It’s time for the private sector to join the government in enhancing use of clean energy by making it more affordable and accessible to the masses. In our contemporary society, it is a matter of time before climate change becomes a matter of life and death. This is particularly important for the population that resides in urban centres of the country. Indeed, a study by US based Johns Hopkins University scientist last year, revealed that climate change will hit people who live in informal settlements harder because their living conditions often create a warmer micro-climate due to home construction materials, lack of ventilation, sparse green space, and poor access to electrical power and other services.
To worsen the situation, our country continues to be ravaged by floods and drought, exacerbated by an overdependence on rain-fed agriculture. At the mercy of poor housing and dependent on natural resources for their living, underprivileged people are worst affected, with little protection against these harsh conditions.
Millions of trees are lost daily
Deforestation has a major hand in the current crisis. In 2015 for example, it was estimated that Kenya was losing a shocking 5.6 million trees daily. This is a dilemma which affects the whole of Africa, with the Green Africa foundation revealing that the rate of annual deforestation in Africa exceeds the global annual average of 0.8%.
Part of the reason for deforestation in Kenya is its heavy reliance on charcoal by households for cooking. With statistics from a Canadian-based NGO, Green Development, revealing that 10kg of wood is needed to make just 1kg of charcoal, it is clear to see where the problem lies.
Though the 2010 charcoal rules, which seek to regulate the charcoal industry, are being enforced by the Kenya Forest Service, the impact of the illegal charcoal trade continues to be seen in the ongoing depletion of the Mau Forest as well as other indigenous forests across the country.
This is why the government’s plans to cut carbon emissions by 30% below the business-as-usual levels by 2030 are so critical. It plans to meet this target by expanding solar, wind and geothermal power. However, these plans may not succeed if all stakeholders don’t come on board to help the government in implementing these plans as the rate of carbon emissions in the country is alarming.
Technological and financial support from the private sector in particular, will prove essential to the country’s success in turning around climate change.
Making clean energy affordable and accessible
Clean energy that is more affordable and accessible to all needs to be a priority. It is important as a country to promote initiatives that drive towards use of clean affordable energy. For example Samsung ethanol stoves which use renewable energy should be supported by all stakeholders. The ethanol stove project also known as “safi cookers’ uses ethanol instead of charcoal, enabling households to benefit from an eco-friendly environment with less smoke and less dependency on charcoal for cooking.
Another significant point calls for use of ethanol stove i.e. that one litre of bio-ethanol replaces 4kg of charcoal, meaning the use of the stoves will be able to reduce carbon dioxide emissions in the country by 500 000 tonnes over the next five to seven years.

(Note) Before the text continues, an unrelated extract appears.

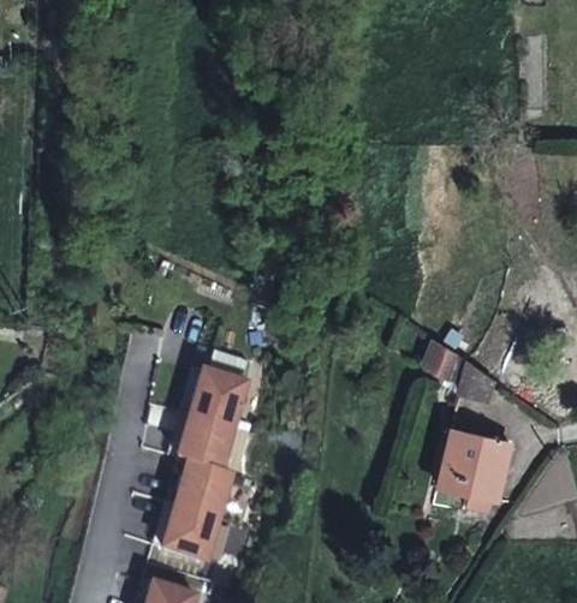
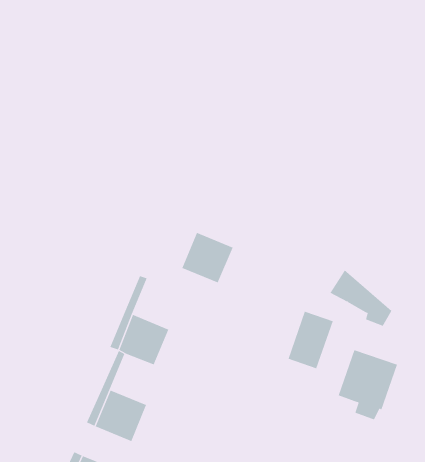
building: [196,372,254,429] -> [181,232,233,283]
building: none -> [288,311,334,369]
building: [179,462,237,519] -> none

The stoves if well maintained, could last for five to ten years providing end users with not only a clean environment, but also reduce cooking fuel costs and help save on time. The project is also aligned to the United Nations’ Sustainable Development Goals, and in particular Goal 7, which aims to create affordable and clean energy by 2030.
Increasing forest cover
Leaders drawn from the government and opposition are rallying everybody to plant trees across the country to improve the environment and warning that continued deforestation will be a national disaster. If all the stakeholders heed this call, as a country we can start to reverse the harmful effects of deforestation, and in doing so, make a radical difference in the lives of many people across the country. Each and every one of us can play a significant role in combating climate change.
The question is, with so much at stake, can we afford not to?